Quello che serviva per uscire dal torpore emotivo di queste settimane era una grande uscita discografica, in grado di dare un senso a questo tempo monotematico in cui sembra non succeda niente, a parte la caccia a un minuscolo esserino di un centinaio di nanometri, e questo graditissimo e prezioso regalo ci è stato fatto da Ghemon, che dopo un solo terzo di 2020, si è già messo in saccoccia per distacco il titolo di album dell’anno con il suo Scritto nelle stelle.
Questo disco rappresenta senza alcun dubbio lo zenit artistico di Giovanni Luca (Gianluca per tutti) Picariello, coronamento di un lungo percorso che ha visto il cantante avellinese attraversare vari stili, diverse influenze musicali, ma anche difficili vicende personali mirabilmente raccontate nell’autobiografia Io sono.
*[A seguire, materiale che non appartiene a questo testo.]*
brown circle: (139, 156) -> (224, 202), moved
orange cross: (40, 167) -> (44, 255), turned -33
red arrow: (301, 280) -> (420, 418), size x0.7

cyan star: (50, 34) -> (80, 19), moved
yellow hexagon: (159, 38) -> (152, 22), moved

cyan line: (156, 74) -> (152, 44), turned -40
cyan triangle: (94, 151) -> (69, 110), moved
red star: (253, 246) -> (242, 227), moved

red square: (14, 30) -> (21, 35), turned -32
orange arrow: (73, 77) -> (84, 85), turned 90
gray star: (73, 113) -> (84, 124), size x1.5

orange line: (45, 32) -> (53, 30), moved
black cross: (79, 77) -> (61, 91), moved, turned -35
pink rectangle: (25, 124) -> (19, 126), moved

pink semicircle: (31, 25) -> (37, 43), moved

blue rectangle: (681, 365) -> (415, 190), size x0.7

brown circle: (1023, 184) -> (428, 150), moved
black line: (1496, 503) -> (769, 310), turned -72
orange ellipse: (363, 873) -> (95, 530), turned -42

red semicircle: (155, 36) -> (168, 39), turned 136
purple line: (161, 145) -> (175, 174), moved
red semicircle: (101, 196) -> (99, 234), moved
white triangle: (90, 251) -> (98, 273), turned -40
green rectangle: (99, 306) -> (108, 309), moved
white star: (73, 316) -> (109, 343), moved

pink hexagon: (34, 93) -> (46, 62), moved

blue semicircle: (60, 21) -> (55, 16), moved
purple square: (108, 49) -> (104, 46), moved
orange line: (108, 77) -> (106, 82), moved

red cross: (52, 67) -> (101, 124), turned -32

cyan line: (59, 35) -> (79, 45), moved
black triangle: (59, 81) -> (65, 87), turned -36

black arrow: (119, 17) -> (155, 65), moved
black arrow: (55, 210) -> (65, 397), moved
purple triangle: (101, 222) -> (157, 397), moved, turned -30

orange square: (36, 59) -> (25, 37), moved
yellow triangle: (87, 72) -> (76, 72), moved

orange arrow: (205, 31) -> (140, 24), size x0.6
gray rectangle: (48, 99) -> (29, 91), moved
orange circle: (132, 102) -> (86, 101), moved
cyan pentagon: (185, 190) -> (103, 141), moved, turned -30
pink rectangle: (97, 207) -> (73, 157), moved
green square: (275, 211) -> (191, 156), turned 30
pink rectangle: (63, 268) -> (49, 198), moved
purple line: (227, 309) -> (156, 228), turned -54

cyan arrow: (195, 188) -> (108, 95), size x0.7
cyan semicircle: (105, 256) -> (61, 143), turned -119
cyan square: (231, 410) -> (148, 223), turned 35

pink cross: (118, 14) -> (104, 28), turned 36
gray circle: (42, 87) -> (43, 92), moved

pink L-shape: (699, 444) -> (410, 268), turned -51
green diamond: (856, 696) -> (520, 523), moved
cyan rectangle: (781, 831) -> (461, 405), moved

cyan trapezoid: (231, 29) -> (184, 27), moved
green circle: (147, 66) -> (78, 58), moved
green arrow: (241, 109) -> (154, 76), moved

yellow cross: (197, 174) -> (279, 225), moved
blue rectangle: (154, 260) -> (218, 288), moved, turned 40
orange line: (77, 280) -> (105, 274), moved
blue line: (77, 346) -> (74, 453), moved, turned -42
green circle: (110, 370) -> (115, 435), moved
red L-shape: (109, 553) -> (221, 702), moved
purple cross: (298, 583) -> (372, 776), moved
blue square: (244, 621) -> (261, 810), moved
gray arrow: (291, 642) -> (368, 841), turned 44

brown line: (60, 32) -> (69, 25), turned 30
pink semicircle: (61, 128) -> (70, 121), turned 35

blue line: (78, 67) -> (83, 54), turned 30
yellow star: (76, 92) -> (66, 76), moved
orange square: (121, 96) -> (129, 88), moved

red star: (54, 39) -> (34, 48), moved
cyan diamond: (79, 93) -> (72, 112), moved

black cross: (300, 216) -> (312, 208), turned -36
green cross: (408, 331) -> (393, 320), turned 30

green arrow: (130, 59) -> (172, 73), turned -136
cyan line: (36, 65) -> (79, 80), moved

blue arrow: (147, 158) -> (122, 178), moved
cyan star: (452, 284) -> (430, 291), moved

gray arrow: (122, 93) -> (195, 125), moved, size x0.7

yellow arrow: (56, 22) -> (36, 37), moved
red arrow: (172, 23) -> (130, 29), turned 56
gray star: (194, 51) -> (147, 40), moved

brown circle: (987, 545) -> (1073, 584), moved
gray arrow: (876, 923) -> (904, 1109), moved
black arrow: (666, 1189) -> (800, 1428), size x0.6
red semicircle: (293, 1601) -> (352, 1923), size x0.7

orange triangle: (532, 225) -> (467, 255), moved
Diario anticonformista di tutte le volte che ho cambiato pelle che due anni fa ha rivelato Ghemon anche come scrittore dotato di una penna incisiva e graffiante, come da sempre suggeriscono i suoi testi. Un anticonformista vero, capace di presentarsi sul palco di Sanremo 2019 con il brano probabilmente più bello della rassegna (quella meravigliosa Rose viola di cui ricordiamo anche una memorabile versione con Diodato e gli amici Calibro 35) e di uscire con un album solo quattordici mesi dopo, “dimenticandosi” di cavalcarne l’hype. Un artista controcorrente (“il genio senza coraggio serve davvero a poco” dice probabilmente di sé stesso) che sceglie coraggoisamente di uscire con questo gioiello in un periodo come questo, nonostante l’impossibilità di “monetizzare” il momento attraverso firmacopie e concerti dal vivo.